◆ **Given records**
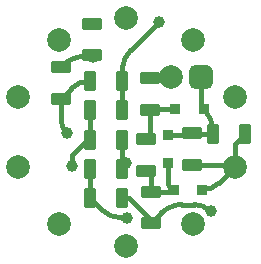
<source format=gbl>
G04 Layer_Physical_Order=2*
G04 Layer_Color=16711680*
%FSLAX25Y25*%
%MOIN*%
G70*
G01*
G75*
%ADD10C,0.01575*%
G04:AMPARAMS|DCode=11|XSize=66.93mil|YSize=43.31mil|CornerRadius=10.83mil|HoleSize=0mil|Usage=FLASHONLY|Rotation=0.000|XOffset=0mil|YOffset=0mil|HoleType=Round|Shape=RoundedRectangle|*
%AMROUNDEDRECTD11*
21,1,0.06693,0.02165,0,0,0.0*
21,1,0.04528,0.04331,0,0,0.0*
1,1,0.02165,0.02264,-0.01083*
1,1,0.02165,-0.02264,-0.01083*
1,1,0.02165,-0.02264,0.01083*
1,1,0.02165,0.02264,0.01083*
%
%ADD11ROUNDEDRECTD11*%
G04:AMPARAMS|DCode=12|XSize=35.43mil|YSize=35.43mil|CornerRadius=8.86mil|HoleSize=0mil|Usage=FLASHONLY|Rotation=270.000|XOffset=0mil|YOffset=0mil|HoleType=Round|Shape=RoundedRectangle|*
%AMROUNDEDRECTD12*
21,1,0.03543,0.01772,0,0,270.0*
21,1,0.01772,0.03543,0,0,270.0*
1,1,0.01772,-0.00886,-0.00886*
1,1,0.01772,-0.00886,0.00886*
1,1,0.01772,0.00886,0.00886*
1,1,0.01772,0.00886,-0.00886*
%
%ADD12ROUNDEDRECTD12*%
G04:AMPARAMS|DCode=13|XSize=35.43mil|YSize=35.43mil|CornerRadius=8.86mil|HoleSize=0mil|Usage=FLASHONLY|Rotation=0.000|XOffset=0mil|YOffset=0mil|HoleType=Round|Shape=RoundedRectangle|*
%AMROUNDEDRECTD13*
21,1,0.03543,0.01772,0,0,0.0*
21,1,0.01772,0.03543,0,0,0.0*
1,1,0.01772,0.00886,-0.00886*
1,1,0.01772,-0.00886,-0.00886*
1,1,0.01772,-0.00886,0.00886*
1,1,0.01772,0.00886,0.00886*
%
%ADD13ROUNDEDRECTD13*%
G04:AMPARAMS|DCode=14|XSize=66.93mil|YSize=43.31mil|CornerRadius=10.83mil|HoleSize=0mil|Usage=FLASHONLY|Rotation=90.000|XOffset=0mil|YOffset=0mil|HoleType=Round|Shape=RoundedRectangle|*
%AMROUNDEDRECTD14*
21,1,0.06693,0.02165,0,0,90.0*
21,1,0.04528,0.04331,0,0,90.0*
1,1,0.02165,0.01083,0.02264*
1,1,0.02165,0.01083,-0.02264*
1,1,0.02165,-0.01083,-0.02264*
1,1,0.02165,-0.01083,0.02264*
%
%ADD14ROUNDEDRECTD14*%
%ADD15C,0.07874*%
G04:AMPARAMS|DCode=16|XSize=78.74mil|YSize=78.74mil|CornerRadius=19.69mil|HoleSize=0mil|Usage=FLASHONLY|Rotation=180.000|XOffset=0mil|YOffset=0mil|HoleType=Round|Shape=RoundedRectangle|*
%AMROUNDEDRECTD16*
21,1,0.07874,0.03937,0,0,180.0*
21,1,0.03937,0.07874,0,0,180.0*
1,1,0.03937,-0.01969,0.01969*
1,1,0.03937,0.01969,0.01969*
1,1,0.03937,0.01969,-0.01969*
1,1,0.03937,-0.01969,-0.01969*
%
%ADD16ROUNDEDRECTD16*%
%ADD17C,0.03937*%
D10*
X-12205Y16929D02*
G03*
X-18589Y14285I0J-9029D01*
G01*
X-21949Y4260D02*
G03*
X-19983Y-489I6721J0D01*
G01*
X1354Y27141D02*
G03*
X-1508Y21229I7071J-7071D01*
G01*
D02*
G03*
X-1575Y20071I9933J-1158D01*
G01*
X-8539Y-25910D02*
G03*
X-1468Y-28839I7071J7071D01*
G01*
X27953Y-26575D02*
G03*
X22488Y-24311I-5465J-5465D01*
G01*
X18414D02*
G03*
X16559Y-24485I0J-10000D01*
G01*
D02*
G03*
X11343Y-27240I1855J-9826D01*
G01*
X-14362Y25000D02*
G03*
X-16217Y24826I0J-10000D01*
G01*
D02*
G03*
X-21433Y22071I1855J-9826D01*
G01*
X13878Y-16891D02*
G03*
X13977Y-17815I4369J0D01*
G01*
D02*
G03*
X15157Y-19980I4270J924D01*
G01*
X24902Y9381D02*
G03*
X25689Y7480I2688J0D01*
G01*
X28740Y287D02*
G03*
X25811Y7358I-10000J0D01*
G01*
X8529Y18209D02*
G03*
X7579Y17815I0J-1344D01*
G01*
X-19983Y-489D02*
G03*
X-19980Y-492I4755J4749D01*
G01*
X25098Y-19488D02*
G03*
X30725Y-17157I0J7958D01*
G01*
X-21949Y10925D02*
X-18589Y14285D01*
X-21949Y4260D02*
Y10925D01*
X1354Y27141D02*
X10728Y36516D01*
X-1575Y16929D02*
Y20071D01*
X-18110Y-7776D02*
X-12205Y-1870D01*
X-1575Y-12451D02*
Y-2657D01*
X-12205Y-22244D02*
X-8539Y-25910D01*
X-1468Y-28839D02*
X98D01*
X18414Y-24311D02*
X22488D01*
X7972Y-30610D02*
X11343Y-27240D01*
X-14362Y25000D02*
X-11220D01*
X-21949Y21555D02*
X-21433Y22071D01*
X13878Y-16891D02*
Y-10531D01*
X7972Y-19980D02*
Y-13091D01*
Y-19980D02*
X15157D01*
X25689Y7480D02*
X25811Y7358D01*
X24902Y9381D02*
Y18209D01*
X28740Y-689D02*
Y287D01*
X8529Y18209D02*
X14902D01*
X6299Y-2559D02*
X7579Y-1280D01*
Y7185D01*
X7874Y7480D01*
X16240D01*
X21063Y-1083D02*
X21752Y-394D01*
X13878Y-1083D02*
X21063D01*
X21752Y-394D02*
X22047Y-689D01*
X28740D01*
X36042Y-4017D02*
X39370Y-689D01*
X36042Y-11841D02*
Y-4017D01*
X35421Y-11220D02*
X36042Y-11841D01*
X7972Y-30610D02*
Y-29429D01*
X787Y-22244D02*
X7972Y-29429D01*
X-1575Y-22244D02*
X787D01*
X-12205D02*
Y-12451D01*
X-1575Y-2657D02*
X-788Y-1870D01*
X-18110Y-11614D02*
Y-7776D01*
X-12205Y-1870D02*
Y7136D01*
X-1575D02*
Y16929D01*
X30725Y-17157D02*
X36042Y-11841D01*
X21752Y-11220D02*
X35421D01*
D11*
X7972Y-19980D02*
D03*
Y-30610D02*
D03*
X-21949Y10925D02*
D03*
Y21555D02*
D03*
X21752Y-394D02*
D03*
Y-11024D02*
D03*
X7579Y17815D02*
D03*
Y7185D02*
D03*
X6299Y-2559D02*
D03*
Y-13189D02*
D03*
X-11614Y25394D02*
D03*
Y36024D02*
D03*
D12*
X15650Y-19488D02*
D03*
X25098D02*
D03*
X16240Y7480D02*
D03*
X25689D02*
D03*
D13*
X13878Y-1083D02*
D03*
Y-10531D02*
D03*
D14*
X-1575Y16929D02*
D03*
X-12205D02*
D03*
X-1575Y-22244D02*
D03*
X-12205D02*
D03*
Y-12451D02*
D03*
X-1575D02*
D03*
Y-2657D02*
D03*
X-12205D02*
D03*
Y7136D02*
D03*
X-1575D02*
D03*
X28740Y-689D02*
D03*
X39370D02*
D03*
D15*
X-98Y37902D02*
D03*
X22237Y30644D02*
D03*
X36042Y11644D02*
D03*
Y-11841D02*
D03*
X22237Y-30841D02*
D03*
X-98Y-38098D02*
D03*
X-22434Y-30841D02*
D03*
X-36239Y-11841D02*
D03*
Y11644D02*
D03*
X-22434Y30644D02*
D03*
X14902Y18209D02*
D03*
D16*
X24902D02*
D03*
D17*
X-295Y-10433D02*
D03*
X27953Y-26575D02*
D03*
X98Y-28839D02*
D03*
X-18110Y-11614D02*
D03*
X-19980Y-492D02*
D03*
X10728Y36516D02*
D03*
X-11220Y25000D02*
D03*
X-10433Y36024D02*
D03*
M02*

</source>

◆ **What is being asked**
Could you set down, exactly as written, the lines above between the one holding "X7874Y7480D01*" and the one holding "X-788Y-1870D01*", inclusive, and nothing more?

◆ **Answer to this problem**
X7874Y7480D01*
X16240D01*
X21063Y-1083D02*
X21752Y-394D01*
X13878Y-1083D02*
X21063D01*
X21752Y-394D02*
X22047Y-689D01*
X28740D01*
X36042Y-4017D02*
X39370Y-689D01*
X36042Y-11841D02*
Y-4017D01*
X35421Y-11220D02*
X36042Y-11841D01*
X7972Y-30610D02*
Y-29429D01*
X787Y-22244D02*
X7972Y-29429D01*
X-1575Y-22244D02*
X787D01*
X-12205D02*
Y-12451D01*
X-1575Y-2657D02*
X-788Y-1870D01*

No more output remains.